Tot slot heeft de raadsman verzocht de verbalisanten [naam] en [naam] te horen, indien de rechtbank niet tot niet-ontvankelijkheid van het openbaar ministerie (dan wel bewijsuitsluiting) beslist.
Het standpunt van de officier van justitie
De officier van justitie heeft zich op het standpunt gesteld dat verdachte staande is gehouden, omdat zij reed met een kapot achterlicht. Zij had kennelijk geen legitimatie bij zich en na nader onderzoek in de informatiesystemen van de politie hadden de verbalisanten toch twijfels over de juistheid van de gegevens die verdachte hen had gegeven. Zij gingen om die reden naar het adres de [straatnaam] en een van hen rook aldaar een hennepgeur. Op grond van de Opiumwet waren verbalisanten onder deze omstandigheden bevoegd om zoekend rond te kijken in de woning en schuren en hebben zij daarbij de hennepkwekerijen aangetroffen. Zij hebben vervolgens verdachte en medeverdachte aangehouden. Er is geen sprake geweest van een onrechtmatig optreden van de politie. Wellicht had de afhandeling van de zaak sneller gekund, maar de feiten zijn nog niet zo oud dat sprake is van een overschrijding van de redelijke termijn, zodanig dat dit zou moeten leiden tot niet-ontvankelijkheid van het openbaar ministerie, ook niet tezamen met het door de verdediging als onrechtmatig bestempelde optreden van de verbalisanten.
Voorts is het naar de mening van de officier van justitie niet zo dat hier sprake is van een vervolgingsbeslissing die het openbaar ministerie niet in redelijkheid heeft kunnen nemen. Hennep telen is op dit moment strafbaar. De huidige discussie omtrent dit onderwerp binnen Nederland ziet de officier van justitie juist als een reden om tot vervolging over te gaan. Wellicht zijn de gevolgen voor de familie heftig geweest, maar dat neemt niet weg dat de politie bevoegd was om op te treden en dat het openbaar ministerie in redelijkheid heeft kunnen beslissen om tot vervolging over te gaan.
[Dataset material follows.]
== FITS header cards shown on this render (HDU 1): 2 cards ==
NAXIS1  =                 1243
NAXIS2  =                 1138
Het oordeel van de rechtbank
In artikel 167 van het Wetboek van Strafvordering is aan het openbaar ministerie de bevoegdheid toegekend zelfstandig te beslissen of naar aanleiding van een ingesteld opsporingsonderzoek vervolging moet plaatsvinden. De beslissing om tot vervolging over te gaan leent zich slechts in zeer beperkte mate voor een inhoudelijke rechterlijke toetsing, in die zin dat slechts in uitzonderlijke gevallen plaats is voor een niet-ontvankelijkverklaring van het openbaar ministerie in de vervolging op de grond dat het instellen of voortzetten van die vervolging onverenigbaar is met beginselen van een goede procesorde (HR 6 november 2012, ECLI:NL:HR:2012:BX4280).
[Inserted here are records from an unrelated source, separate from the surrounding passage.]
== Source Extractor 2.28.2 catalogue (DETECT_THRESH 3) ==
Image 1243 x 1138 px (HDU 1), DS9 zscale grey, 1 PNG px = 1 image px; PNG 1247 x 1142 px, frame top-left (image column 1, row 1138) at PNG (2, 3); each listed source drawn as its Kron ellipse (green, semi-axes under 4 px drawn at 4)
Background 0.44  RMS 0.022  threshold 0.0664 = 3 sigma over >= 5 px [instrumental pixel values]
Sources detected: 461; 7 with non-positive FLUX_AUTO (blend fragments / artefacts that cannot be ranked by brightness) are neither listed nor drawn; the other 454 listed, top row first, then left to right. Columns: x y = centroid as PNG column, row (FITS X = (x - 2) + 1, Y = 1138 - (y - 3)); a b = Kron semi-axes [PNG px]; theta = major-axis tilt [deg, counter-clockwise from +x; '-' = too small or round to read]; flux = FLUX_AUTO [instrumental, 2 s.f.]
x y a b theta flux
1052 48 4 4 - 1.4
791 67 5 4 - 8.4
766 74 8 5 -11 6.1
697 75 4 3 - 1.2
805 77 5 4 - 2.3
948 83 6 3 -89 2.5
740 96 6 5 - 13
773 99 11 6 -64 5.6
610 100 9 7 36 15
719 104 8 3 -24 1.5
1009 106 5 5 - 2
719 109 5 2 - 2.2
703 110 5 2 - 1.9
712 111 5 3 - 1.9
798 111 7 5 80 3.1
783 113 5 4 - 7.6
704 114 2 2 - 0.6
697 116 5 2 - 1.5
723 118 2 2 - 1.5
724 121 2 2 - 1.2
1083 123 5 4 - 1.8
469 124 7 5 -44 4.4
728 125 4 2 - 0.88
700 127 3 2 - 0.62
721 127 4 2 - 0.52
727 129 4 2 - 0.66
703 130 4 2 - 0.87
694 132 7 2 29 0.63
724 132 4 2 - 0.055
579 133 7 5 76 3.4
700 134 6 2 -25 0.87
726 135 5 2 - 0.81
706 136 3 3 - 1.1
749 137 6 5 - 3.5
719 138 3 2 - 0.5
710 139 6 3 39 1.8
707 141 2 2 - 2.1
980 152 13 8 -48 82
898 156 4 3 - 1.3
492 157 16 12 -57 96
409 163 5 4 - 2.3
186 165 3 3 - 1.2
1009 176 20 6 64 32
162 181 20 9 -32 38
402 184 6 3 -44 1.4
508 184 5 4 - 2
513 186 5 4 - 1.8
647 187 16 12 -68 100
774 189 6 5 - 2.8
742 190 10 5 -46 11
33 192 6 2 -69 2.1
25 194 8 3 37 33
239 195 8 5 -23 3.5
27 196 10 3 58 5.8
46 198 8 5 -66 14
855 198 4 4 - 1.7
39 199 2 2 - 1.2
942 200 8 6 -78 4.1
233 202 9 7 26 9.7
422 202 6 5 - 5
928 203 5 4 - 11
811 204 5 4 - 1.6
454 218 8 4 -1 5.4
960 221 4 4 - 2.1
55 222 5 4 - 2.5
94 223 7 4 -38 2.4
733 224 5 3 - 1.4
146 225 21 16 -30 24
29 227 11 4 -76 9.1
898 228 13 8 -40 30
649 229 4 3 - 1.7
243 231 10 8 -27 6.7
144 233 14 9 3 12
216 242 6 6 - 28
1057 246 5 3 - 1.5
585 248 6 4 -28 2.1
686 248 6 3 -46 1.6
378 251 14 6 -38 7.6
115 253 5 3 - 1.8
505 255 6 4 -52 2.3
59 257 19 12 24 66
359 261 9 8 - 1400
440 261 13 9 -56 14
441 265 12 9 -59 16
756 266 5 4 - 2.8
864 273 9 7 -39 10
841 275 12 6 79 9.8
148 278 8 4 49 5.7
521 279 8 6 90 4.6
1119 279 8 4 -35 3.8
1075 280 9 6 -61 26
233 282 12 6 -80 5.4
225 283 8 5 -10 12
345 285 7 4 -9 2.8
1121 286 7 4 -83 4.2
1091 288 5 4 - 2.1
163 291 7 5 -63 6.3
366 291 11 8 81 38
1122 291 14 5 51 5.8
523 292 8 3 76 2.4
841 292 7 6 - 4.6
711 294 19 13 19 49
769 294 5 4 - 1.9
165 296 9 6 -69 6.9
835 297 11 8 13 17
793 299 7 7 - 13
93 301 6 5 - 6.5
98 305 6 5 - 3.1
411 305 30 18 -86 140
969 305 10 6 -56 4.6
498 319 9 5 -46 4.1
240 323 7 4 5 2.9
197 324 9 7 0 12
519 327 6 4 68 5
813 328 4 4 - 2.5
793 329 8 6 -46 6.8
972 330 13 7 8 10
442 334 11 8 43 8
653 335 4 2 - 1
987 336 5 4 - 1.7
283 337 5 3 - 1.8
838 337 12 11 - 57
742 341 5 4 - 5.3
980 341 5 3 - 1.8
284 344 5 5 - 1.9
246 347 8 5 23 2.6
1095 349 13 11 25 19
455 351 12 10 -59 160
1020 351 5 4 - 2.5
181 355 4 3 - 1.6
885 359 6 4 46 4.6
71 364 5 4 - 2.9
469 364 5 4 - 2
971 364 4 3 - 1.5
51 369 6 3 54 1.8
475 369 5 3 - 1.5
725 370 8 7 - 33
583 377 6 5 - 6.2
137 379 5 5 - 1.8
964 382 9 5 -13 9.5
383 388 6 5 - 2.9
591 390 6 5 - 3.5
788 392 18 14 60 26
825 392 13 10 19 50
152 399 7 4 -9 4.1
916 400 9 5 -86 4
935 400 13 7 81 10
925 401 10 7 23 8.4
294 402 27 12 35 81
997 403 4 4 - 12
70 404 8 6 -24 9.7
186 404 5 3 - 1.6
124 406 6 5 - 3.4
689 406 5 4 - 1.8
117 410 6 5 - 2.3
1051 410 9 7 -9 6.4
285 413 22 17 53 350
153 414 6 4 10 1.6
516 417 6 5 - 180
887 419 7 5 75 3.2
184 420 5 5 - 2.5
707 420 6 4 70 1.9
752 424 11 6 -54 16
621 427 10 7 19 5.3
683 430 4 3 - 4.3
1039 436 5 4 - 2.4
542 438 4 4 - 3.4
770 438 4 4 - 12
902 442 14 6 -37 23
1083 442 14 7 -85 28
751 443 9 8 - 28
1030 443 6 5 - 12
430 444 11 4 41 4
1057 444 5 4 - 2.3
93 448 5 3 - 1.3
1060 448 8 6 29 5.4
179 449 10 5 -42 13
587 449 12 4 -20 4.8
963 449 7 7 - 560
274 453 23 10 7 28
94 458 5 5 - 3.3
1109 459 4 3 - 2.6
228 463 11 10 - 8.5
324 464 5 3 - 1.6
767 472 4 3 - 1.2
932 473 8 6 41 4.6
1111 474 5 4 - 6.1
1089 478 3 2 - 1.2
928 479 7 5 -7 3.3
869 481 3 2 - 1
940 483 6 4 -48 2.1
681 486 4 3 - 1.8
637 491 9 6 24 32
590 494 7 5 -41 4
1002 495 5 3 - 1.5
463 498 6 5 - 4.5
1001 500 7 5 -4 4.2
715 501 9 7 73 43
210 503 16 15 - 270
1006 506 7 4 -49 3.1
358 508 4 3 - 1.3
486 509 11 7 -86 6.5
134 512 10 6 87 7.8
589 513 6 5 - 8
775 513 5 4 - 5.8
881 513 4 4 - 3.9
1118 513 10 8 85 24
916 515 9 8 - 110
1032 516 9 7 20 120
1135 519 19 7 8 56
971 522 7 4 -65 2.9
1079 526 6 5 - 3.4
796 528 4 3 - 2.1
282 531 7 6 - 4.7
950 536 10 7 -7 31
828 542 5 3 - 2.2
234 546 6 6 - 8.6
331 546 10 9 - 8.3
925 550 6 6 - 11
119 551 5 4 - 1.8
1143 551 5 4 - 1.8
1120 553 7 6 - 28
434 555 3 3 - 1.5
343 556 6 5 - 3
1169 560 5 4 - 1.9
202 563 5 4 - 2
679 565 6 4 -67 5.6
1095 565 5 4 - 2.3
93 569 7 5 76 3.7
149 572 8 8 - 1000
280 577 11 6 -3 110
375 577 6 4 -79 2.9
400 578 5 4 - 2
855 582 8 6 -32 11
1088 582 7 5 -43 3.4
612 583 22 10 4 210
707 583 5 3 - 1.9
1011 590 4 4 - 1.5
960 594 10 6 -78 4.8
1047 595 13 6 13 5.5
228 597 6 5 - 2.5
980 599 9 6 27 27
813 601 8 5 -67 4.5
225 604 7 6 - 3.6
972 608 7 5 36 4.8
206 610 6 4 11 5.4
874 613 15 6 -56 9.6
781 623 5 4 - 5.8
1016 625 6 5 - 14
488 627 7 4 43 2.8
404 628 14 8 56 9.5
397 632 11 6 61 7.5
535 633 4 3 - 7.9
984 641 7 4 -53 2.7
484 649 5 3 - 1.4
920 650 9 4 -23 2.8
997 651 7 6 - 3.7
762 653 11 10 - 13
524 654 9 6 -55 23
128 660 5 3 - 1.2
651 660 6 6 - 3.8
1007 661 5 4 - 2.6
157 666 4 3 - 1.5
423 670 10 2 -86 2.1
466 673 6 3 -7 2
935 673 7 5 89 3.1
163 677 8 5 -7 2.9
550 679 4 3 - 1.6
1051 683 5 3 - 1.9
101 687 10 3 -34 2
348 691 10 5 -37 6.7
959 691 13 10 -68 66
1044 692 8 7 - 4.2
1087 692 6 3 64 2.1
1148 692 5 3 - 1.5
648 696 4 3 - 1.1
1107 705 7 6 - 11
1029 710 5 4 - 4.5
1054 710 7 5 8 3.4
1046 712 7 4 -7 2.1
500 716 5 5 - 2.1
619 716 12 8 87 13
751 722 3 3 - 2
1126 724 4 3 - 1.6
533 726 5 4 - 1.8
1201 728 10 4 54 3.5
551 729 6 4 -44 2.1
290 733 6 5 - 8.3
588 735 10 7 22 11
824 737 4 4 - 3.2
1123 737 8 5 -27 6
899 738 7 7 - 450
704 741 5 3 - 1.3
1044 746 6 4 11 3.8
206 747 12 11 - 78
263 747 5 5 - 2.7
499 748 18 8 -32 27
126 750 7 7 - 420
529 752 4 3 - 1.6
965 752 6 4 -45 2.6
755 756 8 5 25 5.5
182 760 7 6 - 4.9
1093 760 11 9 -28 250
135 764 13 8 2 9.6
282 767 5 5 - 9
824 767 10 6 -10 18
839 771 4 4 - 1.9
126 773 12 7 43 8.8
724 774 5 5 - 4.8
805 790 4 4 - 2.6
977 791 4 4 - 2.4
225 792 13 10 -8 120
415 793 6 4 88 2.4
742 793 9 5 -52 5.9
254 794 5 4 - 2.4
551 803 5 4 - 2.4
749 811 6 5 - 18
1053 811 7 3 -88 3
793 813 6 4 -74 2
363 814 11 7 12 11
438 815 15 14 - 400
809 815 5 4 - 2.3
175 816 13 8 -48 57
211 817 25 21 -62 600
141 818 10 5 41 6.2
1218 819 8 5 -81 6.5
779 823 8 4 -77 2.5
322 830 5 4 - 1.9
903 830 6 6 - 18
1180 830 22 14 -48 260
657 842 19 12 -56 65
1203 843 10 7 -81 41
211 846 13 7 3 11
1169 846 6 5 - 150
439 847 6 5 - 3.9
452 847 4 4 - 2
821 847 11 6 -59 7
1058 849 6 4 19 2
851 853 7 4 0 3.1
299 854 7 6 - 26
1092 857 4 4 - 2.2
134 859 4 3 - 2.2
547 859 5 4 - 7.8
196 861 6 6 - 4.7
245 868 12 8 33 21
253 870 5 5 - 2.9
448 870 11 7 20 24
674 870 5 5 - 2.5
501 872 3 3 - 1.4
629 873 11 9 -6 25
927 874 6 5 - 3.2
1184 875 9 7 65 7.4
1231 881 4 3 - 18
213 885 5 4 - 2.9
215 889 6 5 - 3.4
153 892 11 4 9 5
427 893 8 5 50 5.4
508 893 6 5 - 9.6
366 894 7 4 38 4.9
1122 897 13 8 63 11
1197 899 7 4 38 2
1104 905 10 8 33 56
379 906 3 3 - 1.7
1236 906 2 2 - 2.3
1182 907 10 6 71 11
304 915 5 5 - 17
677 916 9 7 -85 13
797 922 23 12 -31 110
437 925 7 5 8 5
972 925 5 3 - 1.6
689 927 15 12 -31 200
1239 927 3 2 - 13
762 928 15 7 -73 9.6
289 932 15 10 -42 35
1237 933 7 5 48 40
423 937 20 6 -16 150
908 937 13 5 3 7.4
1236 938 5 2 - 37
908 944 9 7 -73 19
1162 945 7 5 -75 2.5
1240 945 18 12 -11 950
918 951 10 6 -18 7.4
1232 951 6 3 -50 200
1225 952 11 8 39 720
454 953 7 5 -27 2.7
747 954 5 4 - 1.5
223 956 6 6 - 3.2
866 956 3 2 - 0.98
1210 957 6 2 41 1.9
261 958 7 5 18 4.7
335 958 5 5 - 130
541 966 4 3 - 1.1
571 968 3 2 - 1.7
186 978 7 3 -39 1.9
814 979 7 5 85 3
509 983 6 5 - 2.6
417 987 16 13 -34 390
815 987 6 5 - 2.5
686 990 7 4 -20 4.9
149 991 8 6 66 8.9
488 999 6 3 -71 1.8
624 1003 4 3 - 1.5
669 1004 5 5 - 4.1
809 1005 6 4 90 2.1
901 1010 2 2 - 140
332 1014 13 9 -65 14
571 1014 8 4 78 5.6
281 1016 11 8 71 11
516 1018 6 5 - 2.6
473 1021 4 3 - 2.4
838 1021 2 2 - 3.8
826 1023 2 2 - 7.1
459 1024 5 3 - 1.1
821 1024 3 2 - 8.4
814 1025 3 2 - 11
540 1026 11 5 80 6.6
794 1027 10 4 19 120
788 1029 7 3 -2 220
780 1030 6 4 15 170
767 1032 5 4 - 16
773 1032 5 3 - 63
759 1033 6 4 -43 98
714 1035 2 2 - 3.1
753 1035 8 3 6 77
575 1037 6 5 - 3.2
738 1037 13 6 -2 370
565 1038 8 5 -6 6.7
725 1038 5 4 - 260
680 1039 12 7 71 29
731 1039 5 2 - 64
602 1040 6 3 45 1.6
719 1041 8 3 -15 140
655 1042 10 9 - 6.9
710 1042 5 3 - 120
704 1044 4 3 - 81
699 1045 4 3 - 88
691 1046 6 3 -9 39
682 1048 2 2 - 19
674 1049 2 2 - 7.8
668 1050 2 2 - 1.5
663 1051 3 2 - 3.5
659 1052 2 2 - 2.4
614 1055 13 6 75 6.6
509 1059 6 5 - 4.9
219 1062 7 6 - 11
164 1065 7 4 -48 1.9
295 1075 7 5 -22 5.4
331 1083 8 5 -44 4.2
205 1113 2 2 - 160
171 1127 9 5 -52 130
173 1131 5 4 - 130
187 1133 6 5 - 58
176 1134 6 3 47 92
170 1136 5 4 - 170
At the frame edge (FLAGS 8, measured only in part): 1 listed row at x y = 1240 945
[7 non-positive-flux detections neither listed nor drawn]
Een dergelijk uitzonderlijk geval is aan de orde wanneer er sprake is van een onherstelbaar vormverzuim doordat met de opsporing of vervolging belaste ambtenaren ernstig inbreuk hebben gemaakt op deze beginselen, waardoor doelbewust of met grove veronachtzaming de belangen van de verdachte aan diens recht op een eerlijke behandeling van haar zaak is tekortgedaan. Voorts is sprake van een uitzonderlijk geval als zojuist bedoeld wanneer de vervolging wordt ingesteld of voortgezet terwijl geen redelijk handelend lid van het openbaar ministerie heeft kunnen oordelen dat met (voortzetting van) de vervolging enig door strafrechtelijke handhaving beschermd belang gediend kan zijn.
De rechtbank zal moeten beoordelen of in casu sprake is van een uitzonderlijk geval als hiervoor bedoeld. Zij zal derhalve in de eerste plaats onderzoeken of zich dusdanige onherstelbare vormverzuimen in het voorbereidend onderzoek hebben voorgedaan, zoals door de verdediging naar voren is gebracht. Zij overweegt daaromtrent als volgt.
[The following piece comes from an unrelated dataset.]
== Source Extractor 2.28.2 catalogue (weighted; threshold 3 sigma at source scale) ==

Verdachte is door verbalisanten staande gehouden vanwege een kapot achterlicht. Uit het proces-verbaal van bevindingen blijkt dat zij in verband met deze verkeerscontrole hebben gevraagd naar haar rijbewijs dan wel identiteitsbewijs. Verdachte bleek deze documenten niet bij zich te dragen. Zij verklaarde de tenaamgestelde te zijn van het voertuig waarin zij op dat moment reed. Verbalisanten hebben hierop ter controle het kentekenregister geraadpleegd, waarna zij blijkens het proces-verbaal van bevindingen constateerden dat het voertuig niet verzekerd was. Ter terechtzitting heeft de raadsman opgemerkt dat het voertuig wel verzekerd was. Wat daar ook van zij, de rechtbank stelt vast dat zij op dit punt geen nadere informatie heeft kunnen vinden in het dossier en dat door de raadsman ook geen nadere gegevens op dat punt zijn overgelegd. Verbalisanten hebben vervolgens verdachte gevorderd om binnen vijftien dagen met een artikel 34 WAM-verklaring naar het politiebureau te komen. Teneinde haar documenten te kunnen sturen vroegen zij haar om haar woonadres, waarna zij gegevens behorende bij het adres aan de [straatnaam] opgaf. Kennelijk strookten deze gegevens niet met de gegevens welke verbalisanten kort daarvoor in het kentekenregister hadden aangetroffen. Blijkens het proces-verbaal van bevindingen hebben de verbalisanten het adres [straatnaam] gecombineerd met het feit dat verdachte de tenaamgestelde van de auto is. De rechtbank acht het proces-verbaal van bevindingen omtrent deze koppeling weliswaar niet uitblinken in duidelijkheid, maar zij ziet geen aanleiding om te vermoeden dat verbalisanten doelbewust een situatie hebben gecreëerd, zoals door de raadsman gesteld, om nader onderzoek te kunnen instellen naar de opgave van een mogelijk valse identiteit door verdachte, zulks ongeacht of zij al dan niet op de hoogte waren van het feit dat op beide genoemde adressen in het verleden hennepkwekerijen waren ontmanteld.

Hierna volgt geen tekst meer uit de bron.